SQL query with Count function running slow

Question

Question

Jeremy Forsyth · May 10, 2019

#Indexing #ODBC #Performance #SQL #Caché

Cache version: Cache for Windows (x86-64) 2017.2.1 (Build 801_3U)

Good Afternoon,

I have a co-worker who is trying to run the below query via ODBC. The issue is that the query appears to be running extremely slow (nearly 2 hours).

SELECT A.RecNo, T.SDSInstID, T.TranEffectDate, COUNT(T.InternalTXID) as NoofTransactions

FROM SDS_DATA._Transaction T

INNER JOIN SDS_DATA.DataFeed A

on A.BankAccountBSB = T.BankAccountBSB

and A.BankAccountNo = T.BankAccountNo

WHERE T.TranEffectDate >= DATEADD(yy,-1,CURRENT_DATE)

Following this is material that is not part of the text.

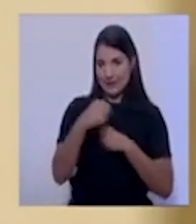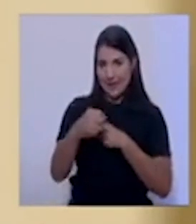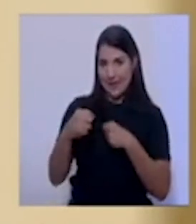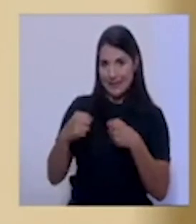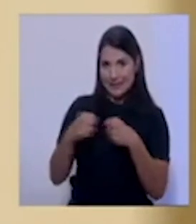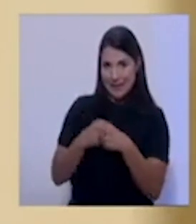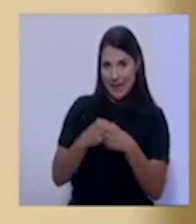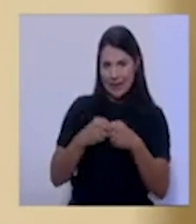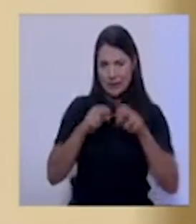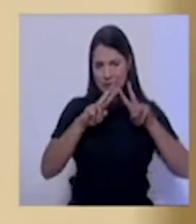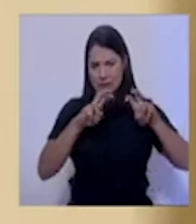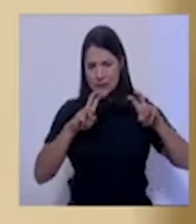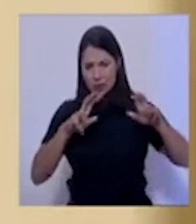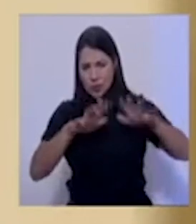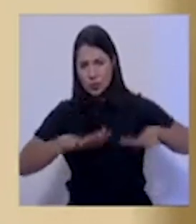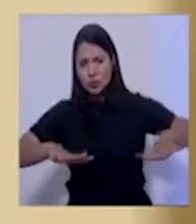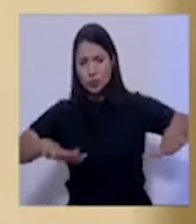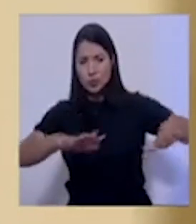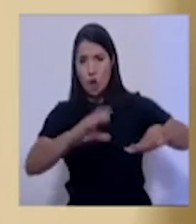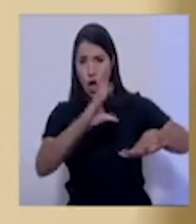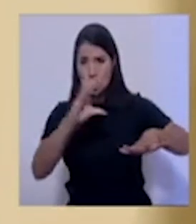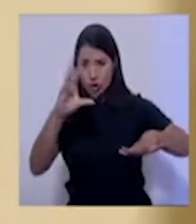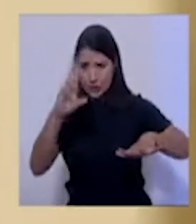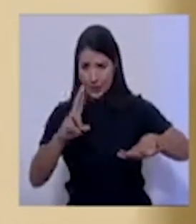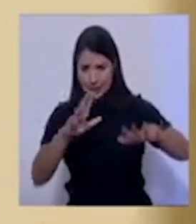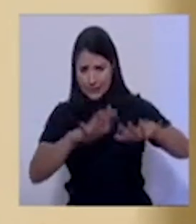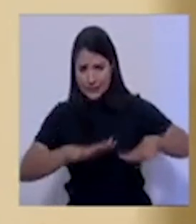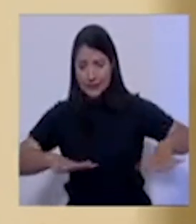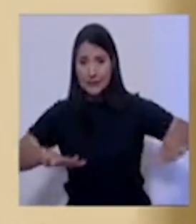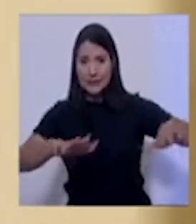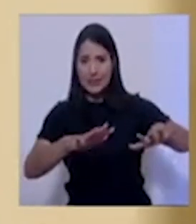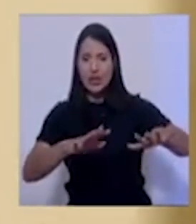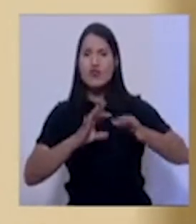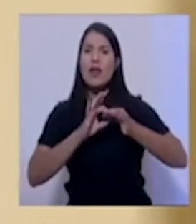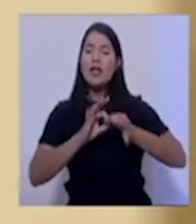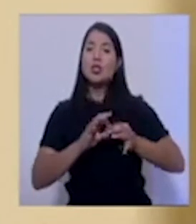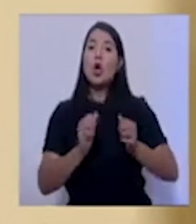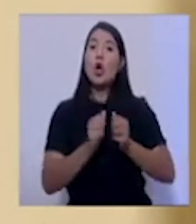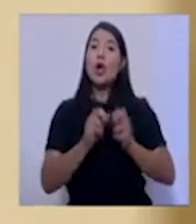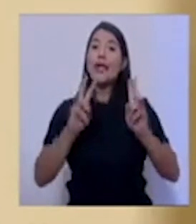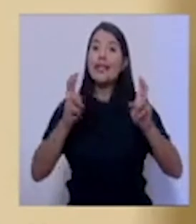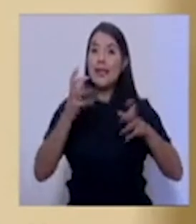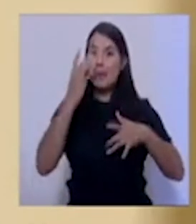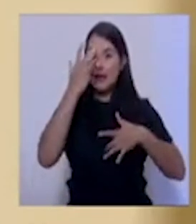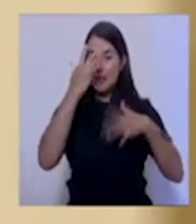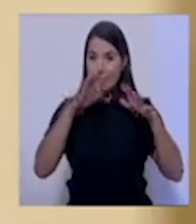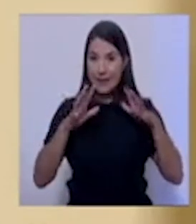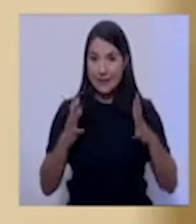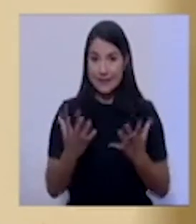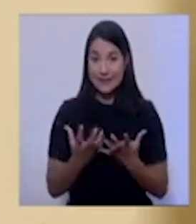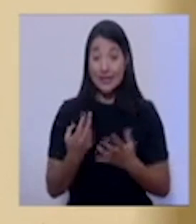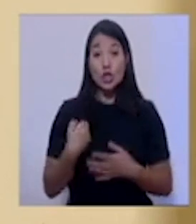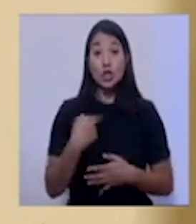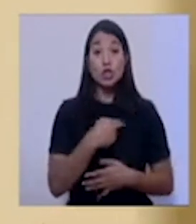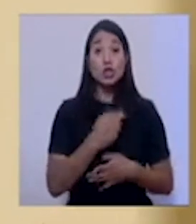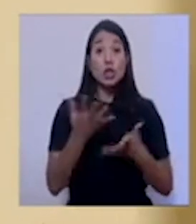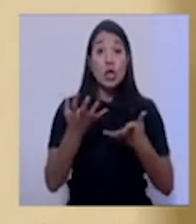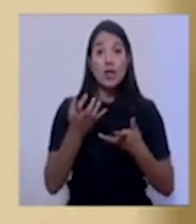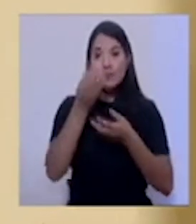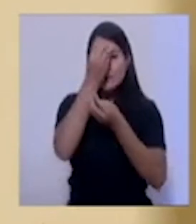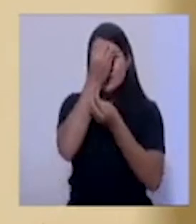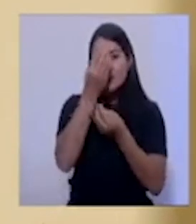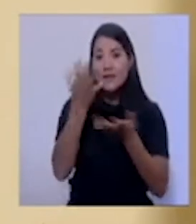nacional con respecto al abordaje y al seguimiento al tema de esta pandemia, tenemos que informar el día de hoy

GROUP BY A.RecNo, T.SDSInstID, T.TranEffectDate

Below is the generated query plan

Statement Text

DECLARE QRS CURSOR FOR SELECT A . RecNo , T . SDSInstID , T . TranEffectDate , COUNT ( T . InternalTXID ) AS NoofTransactions FROM SDS_DATA . _Transaction T INNER JOIN SDS_DATA . DataFeed A ON A . BankAccountBSB = T . BankAccountBSB AND A . BankAccountNo = T . BankAccountNo WHERE T . TranEffectDate >= DATEADD ( yy , - ? , CURRENT_DATE ) GROUP BY A . RecNo , T . SDSInstID , T . TranEffectDate

Query Plan

Relative cost = 119327452

Call module C, which populates temp-file B.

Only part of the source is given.